(Stored data entries)
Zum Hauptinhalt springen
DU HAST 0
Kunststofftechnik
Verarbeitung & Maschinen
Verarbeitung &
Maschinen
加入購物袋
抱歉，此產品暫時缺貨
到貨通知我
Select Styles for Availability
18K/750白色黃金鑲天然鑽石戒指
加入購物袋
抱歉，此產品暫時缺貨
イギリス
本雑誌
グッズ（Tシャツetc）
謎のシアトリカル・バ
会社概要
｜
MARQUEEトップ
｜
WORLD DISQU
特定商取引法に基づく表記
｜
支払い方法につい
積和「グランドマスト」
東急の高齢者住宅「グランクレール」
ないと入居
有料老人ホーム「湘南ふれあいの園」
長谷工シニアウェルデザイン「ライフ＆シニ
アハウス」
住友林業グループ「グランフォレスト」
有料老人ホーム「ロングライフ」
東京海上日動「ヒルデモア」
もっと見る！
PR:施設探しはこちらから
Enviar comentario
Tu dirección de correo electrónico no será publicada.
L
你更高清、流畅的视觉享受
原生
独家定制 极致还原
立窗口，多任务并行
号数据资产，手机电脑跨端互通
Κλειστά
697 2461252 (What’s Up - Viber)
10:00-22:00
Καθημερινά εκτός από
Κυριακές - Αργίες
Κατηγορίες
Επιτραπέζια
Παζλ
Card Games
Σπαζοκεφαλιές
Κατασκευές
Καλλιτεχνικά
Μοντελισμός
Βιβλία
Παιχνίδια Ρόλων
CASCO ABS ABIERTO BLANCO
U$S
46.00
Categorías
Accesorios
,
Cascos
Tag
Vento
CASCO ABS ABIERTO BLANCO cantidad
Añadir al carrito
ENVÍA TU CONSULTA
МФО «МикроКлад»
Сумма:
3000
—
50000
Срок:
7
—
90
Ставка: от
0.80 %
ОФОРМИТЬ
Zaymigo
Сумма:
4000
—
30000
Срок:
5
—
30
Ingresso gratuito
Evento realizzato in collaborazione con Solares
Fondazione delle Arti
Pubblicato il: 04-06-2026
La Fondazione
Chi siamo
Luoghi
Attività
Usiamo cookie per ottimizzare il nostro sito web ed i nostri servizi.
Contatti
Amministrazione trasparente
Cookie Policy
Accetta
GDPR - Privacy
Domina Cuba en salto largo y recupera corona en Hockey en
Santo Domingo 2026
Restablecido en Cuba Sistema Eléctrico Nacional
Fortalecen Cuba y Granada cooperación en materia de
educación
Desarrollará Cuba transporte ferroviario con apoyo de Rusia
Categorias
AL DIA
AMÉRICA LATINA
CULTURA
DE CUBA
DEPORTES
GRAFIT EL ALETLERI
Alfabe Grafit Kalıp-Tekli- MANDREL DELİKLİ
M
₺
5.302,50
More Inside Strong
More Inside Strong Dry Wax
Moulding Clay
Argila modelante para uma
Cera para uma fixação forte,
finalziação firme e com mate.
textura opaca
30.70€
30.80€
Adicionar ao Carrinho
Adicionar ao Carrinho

---

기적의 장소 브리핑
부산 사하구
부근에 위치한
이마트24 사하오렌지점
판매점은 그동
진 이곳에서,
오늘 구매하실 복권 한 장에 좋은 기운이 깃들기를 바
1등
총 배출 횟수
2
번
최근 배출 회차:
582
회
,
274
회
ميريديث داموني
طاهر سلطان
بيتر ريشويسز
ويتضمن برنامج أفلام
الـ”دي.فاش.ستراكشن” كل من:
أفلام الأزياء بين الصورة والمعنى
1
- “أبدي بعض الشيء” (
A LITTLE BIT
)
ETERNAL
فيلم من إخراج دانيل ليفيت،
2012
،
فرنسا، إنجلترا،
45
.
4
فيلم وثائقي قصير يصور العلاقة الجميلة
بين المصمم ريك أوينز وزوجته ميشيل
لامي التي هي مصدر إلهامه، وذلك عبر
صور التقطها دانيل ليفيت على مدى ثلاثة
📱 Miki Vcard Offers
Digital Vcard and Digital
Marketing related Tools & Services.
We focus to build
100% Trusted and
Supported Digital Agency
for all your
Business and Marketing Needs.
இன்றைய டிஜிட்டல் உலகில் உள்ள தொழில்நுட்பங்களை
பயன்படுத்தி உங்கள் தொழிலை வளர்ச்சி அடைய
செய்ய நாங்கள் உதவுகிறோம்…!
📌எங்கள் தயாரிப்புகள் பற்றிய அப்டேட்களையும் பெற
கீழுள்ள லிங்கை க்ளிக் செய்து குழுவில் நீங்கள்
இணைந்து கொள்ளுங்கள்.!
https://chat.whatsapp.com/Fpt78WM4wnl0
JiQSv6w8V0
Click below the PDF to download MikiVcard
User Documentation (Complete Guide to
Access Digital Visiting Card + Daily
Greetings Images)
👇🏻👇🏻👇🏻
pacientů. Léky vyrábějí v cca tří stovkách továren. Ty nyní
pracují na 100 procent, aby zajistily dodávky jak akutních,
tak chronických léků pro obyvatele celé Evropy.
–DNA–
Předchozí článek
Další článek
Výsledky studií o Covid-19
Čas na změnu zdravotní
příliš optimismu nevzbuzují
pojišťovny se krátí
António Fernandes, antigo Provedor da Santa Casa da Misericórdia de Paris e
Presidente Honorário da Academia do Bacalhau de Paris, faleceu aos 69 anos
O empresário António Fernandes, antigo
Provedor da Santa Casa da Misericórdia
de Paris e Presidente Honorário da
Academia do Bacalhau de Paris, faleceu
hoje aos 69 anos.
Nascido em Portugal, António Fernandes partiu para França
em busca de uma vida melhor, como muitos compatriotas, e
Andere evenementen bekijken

**PROBLEM TO SOLVE:**
Which lines in the rows above contain the string "Casa", with case counting? Copy out each of them.

**EXERCISE ANSWER:**
António Fernandes, antigo Provedor da Santa Casa da Misericórdia de Paris e
Provedor da Santa Casa da Misericórdia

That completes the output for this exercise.